** Opening Dataset section block **

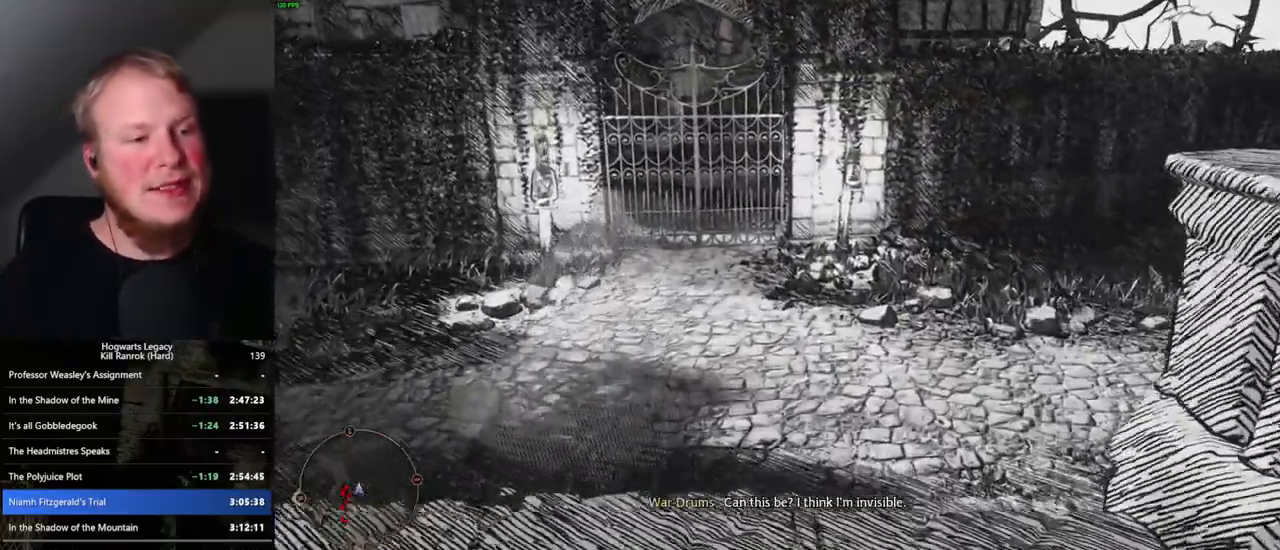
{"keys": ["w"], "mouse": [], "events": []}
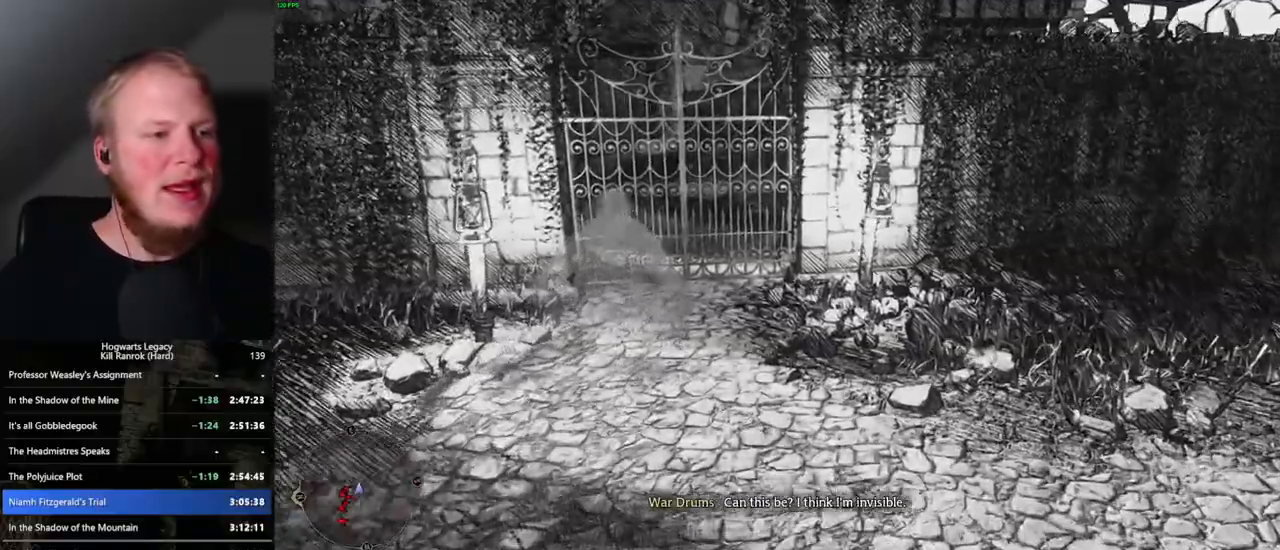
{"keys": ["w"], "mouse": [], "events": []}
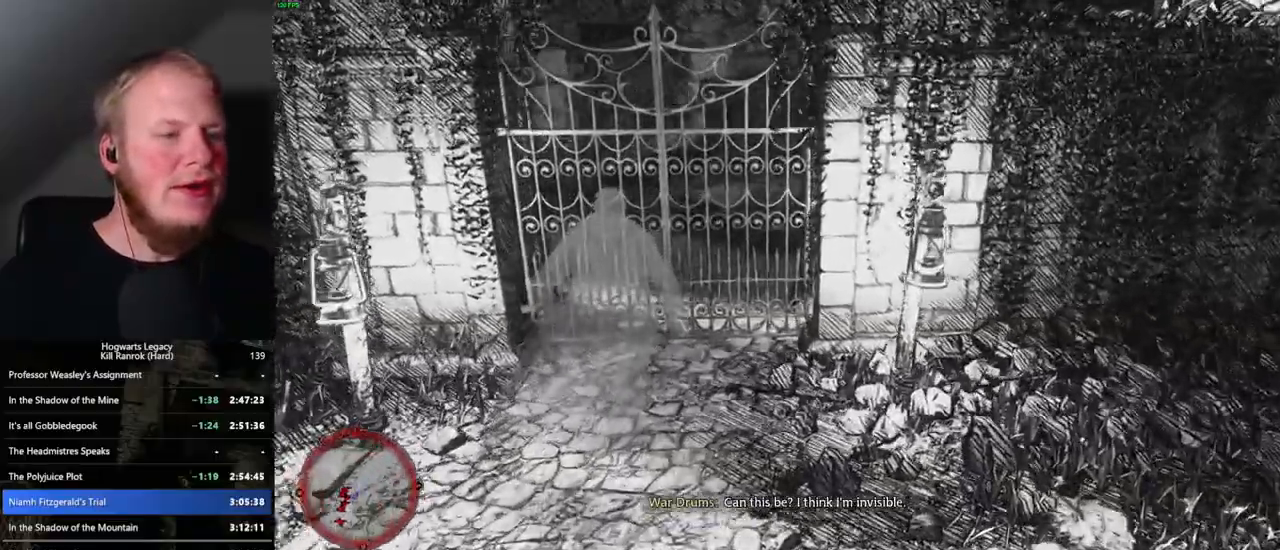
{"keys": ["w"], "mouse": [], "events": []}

** Closing Dataset section block **

Required action :: What you return must match the material above exactly, apart from its pictures.

Response for this exercise ::
{"keys": ["w"], "mouse": [], "events": []}
{"keys": ["w"], "mouse": [], "events": []}
{"keys": ["w"], "mouse": [], "events": []}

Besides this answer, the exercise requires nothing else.